C’est ainsi que M. [O] s’est vu contraint de saisir la Justice pour obtenir gain de cause et recevoir les indemnisations précitées.
L’affaire est mise en délibéré au 16 mai 2025.
MOTIFS DE LA DECISION
Sur la résolution de la vente
Le Code civil édicte les règles suivantes :
— article 1641 : le vendeur est tenu de la garantie à raison des défauts cachés de la chose vendue qui la rendent impropre à l’usage auquel on la destine, ou qui diminuent tellement cet usage que l’acheteur ne l’aurait pas acquise, ou n’en aurait donné qu’un moindre prix, s’il les avait connus.
— article 1643 : il est tenu des vices cachés, quand même il ne les aurait pas connus, à moins que, dans ce cas, il n’ait stipulé qu’il ne sera obligé à aucune garantie.
— article 1644 : dans le cas des articles 1641et 1643, l’acheteur a le choix de rendre la chose et de se faire restituer le prix, ou de garder la chose et de se faire rendre une partie du prix.
— article 1648 alinéa 1 : l’action résultant des vices rédhibitoires doit être intentée par l’acquéreur dans un délai de deux ans à compter de la découverte du vice.
En l’espèce, il apparaît clairement, à l’examen de l’historique des événements et du rapport d’expertise, que le véhicule d’occasion, acheté par M. [O], contenait à l’achat des défauts qui ne le rendaient pas conforme à un usage normal et serein et qui pouvaient préfigurer des défauts techniques aboutissant à une panne importante et à sa mise hors d’usage.
Alerté le jour même de la vente, puis par courriers à plusieurs reprises courant 2024 par l’acheteur, par son assureur et par un conciliateur de justice, la venderesse a gardé un silence total.
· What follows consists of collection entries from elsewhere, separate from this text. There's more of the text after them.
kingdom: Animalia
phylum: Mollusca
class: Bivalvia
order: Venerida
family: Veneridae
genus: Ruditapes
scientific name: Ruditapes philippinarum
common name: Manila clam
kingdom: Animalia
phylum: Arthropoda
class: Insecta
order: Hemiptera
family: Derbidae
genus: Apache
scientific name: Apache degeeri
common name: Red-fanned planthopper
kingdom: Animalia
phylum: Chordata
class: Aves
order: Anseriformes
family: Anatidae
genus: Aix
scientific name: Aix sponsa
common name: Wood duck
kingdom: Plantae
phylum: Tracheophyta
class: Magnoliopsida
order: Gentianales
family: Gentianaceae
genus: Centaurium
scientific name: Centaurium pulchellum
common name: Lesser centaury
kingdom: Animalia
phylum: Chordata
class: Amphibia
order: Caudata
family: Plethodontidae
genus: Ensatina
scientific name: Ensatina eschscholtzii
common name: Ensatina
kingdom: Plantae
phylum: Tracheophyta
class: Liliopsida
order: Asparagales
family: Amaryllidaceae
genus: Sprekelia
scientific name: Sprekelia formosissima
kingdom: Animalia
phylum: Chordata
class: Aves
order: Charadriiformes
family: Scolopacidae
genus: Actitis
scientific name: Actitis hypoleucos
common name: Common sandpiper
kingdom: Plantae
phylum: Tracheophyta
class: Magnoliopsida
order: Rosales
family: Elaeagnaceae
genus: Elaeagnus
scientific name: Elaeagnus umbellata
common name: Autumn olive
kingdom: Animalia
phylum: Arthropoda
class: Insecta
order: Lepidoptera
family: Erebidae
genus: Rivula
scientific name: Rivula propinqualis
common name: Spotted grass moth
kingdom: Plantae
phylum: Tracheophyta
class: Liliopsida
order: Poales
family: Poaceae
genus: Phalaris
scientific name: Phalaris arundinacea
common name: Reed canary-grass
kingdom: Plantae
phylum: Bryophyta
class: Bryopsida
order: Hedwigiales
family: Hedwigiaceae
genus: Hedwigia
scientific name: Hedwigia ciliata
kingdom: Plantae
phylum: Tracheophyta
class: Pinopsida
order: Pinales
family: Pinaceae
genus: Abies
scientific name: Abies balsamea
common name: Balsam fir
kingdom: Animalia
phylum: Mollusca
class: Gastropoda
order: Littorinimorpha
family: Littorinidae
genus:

La solution, offerte par l’article 1644 du Code civil, que M. [O] retient, s’avère être la résolution de la vente : elle entraînera la restitution à M. [O] du prix d’achat, à savoir la somme de 4 290 euros, somme assortie d’intérêts au taux légal à compter de la mise en demeure adressée par ce dernier à UPSCARS.
A cette somme sera ajoutée la somme de 43.78 euros, en remboursement de la prime d’assurance du véhicule durant son immobilisation.
Sur les dommages et intérêts pour préjudice subi
M. [O] a acheté un nouveau véhicule d’occasion pour remplacer celui qui s’est trouvé immobilisé.
Cet achat est certes une conséquence de la mise hors d’usage du véhicule vendu par UPSCARS, mais il ne saurait constituer un préjudice de jouissance, lequel a déjà été indemnisé par la résolution de la vente et la restitution du prix d’achat. La jouissance du nouveau véhicule, quant à elle, n’est pas mise en cause.
Sur les dépens
Conformément à l’article 696 du Code de procédure civile et en raison de la solution donnée au litige, UPSCARS sera condamnée aux dépens de l’instance.
Sur l’article 700 du Code de procédure civile
L’équité commande de condamner UPSCARS à payer à M. [O] la somme de 1 500 euros sur le fondement de l’article 700 du Code de Procédure Civile.
PAR CES MOTIFS
Le Tribunal, statuant publiquement, par jugement réputé contradictoire et en dernier ressort, prononcé par mise à disposition au greffe,
RECOIT M. [D] [O] partiellement en ses demandes,
PRONONCE la résolution de la vente effectuée le 8 mars 2024 entre la S.A.S. UPSCARS et M. [D] [O],
ORDONNE la restitution de la somme de 4 290 euros à M. [D] [O] par la S.A.S. UPSCARS, somme assortie d’intérêts au taux légal à compter du 6 avril 2024,
CONDAMNE la S.A.S. UPSCARS à verser à M. [D] [O] la somme de 43.78 euros en remboursement de l’assurance du véhicule,
La CONDAMNE à verser à M. [D] [O] la somme de 1 500 euros au titre des dispositions de l’article 700 du Code de procédure civile,
La CONDAMNE aux dépens de l’instance,
RAPPELLE que l’exécution provisoire du présent jugement est de droit.
AINSI JUGE ET PRONONCE PAR MISE A DISPOSITION LES JOURS, MOIS ET AN QUE SUSDITS.